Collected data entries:
• • •

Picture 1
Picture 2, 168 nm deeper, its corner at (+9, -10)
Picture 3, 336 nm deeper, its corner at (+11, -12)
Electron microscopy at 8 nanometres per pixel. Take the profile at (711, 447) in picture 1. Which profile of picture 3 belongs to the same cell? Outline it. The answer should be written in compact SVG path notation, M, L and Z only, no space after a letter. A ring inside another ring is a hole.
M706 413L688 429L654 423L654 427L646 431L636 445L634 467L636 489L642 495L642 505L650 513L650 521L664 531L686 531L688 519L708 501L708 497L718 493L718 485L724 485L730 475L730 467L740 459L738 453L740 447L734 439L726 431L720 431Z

• • •

### [Task requirements]
Wherever the string "corner" appears in the entries above, return the line it appears on.

### [Output of the task]
Picture 2, 168 nm deeper, its corner at (+9, -10)
Picture 3, 336 nm deeper, its corner at (+11, -12)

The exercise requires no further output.